=== Begin Enclosure ===

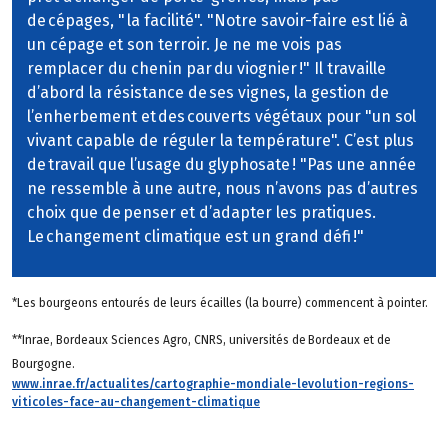
de cépages, " la facilité". "Notre savoir-faire est lié à
un cépage et son terroir. Je ne me vois pas
remplacer du chenin par du viognier !" Il travaille
d’abord la résistance de ses vignes, la gestion de
l’enherbement et des couverts végétaux pour "un sol
vivant capable de réguler la température". C’est plus
de travail que l’usage du glyphosate ! "Pas une année
ne ressemble à une autre, nous n’avons pas d’autres
choix que de penser et d’adapter les pratiques.
Le changement climatique est un grand défi !"
*Les bourgeons entourés de leurs écailles (la bourre) commencent à pointer.
**Inrae, Bordeaux Sciences Agro, CNRS, universités de Bordeaux et de
Bourgogne.
www.inrae.fr/actualites/cartographie-mondiale-levolution-regions-
viticoles-face-au-changement-climatique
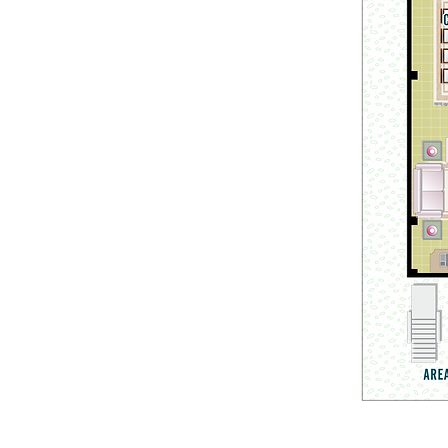
© 2023 - Ciudad Punta Carnero. Visítano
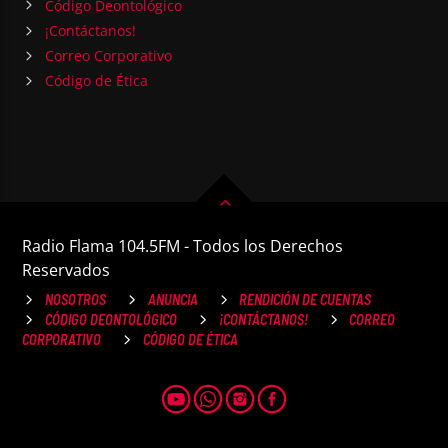
Código Deontológico
¡Contáctanos!
Correo Corporativo
Código de Ética
Radio Flama 104.5FM - Todos los Derechos
Reservados
NOSOTROS
ANUNCIA
RENDICIÓN DE CUENTAS
CÓDIGO DEONTOLÓGICO
¡CONTÁCTANOS!
CORREO
CORPORATIVO
CÓDIGO DE ÉTICA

=== End Enclosure ===

Work instructions → If a line of the data above holds the string "changement", count it, then give only the final number.

Solution for this problem → 2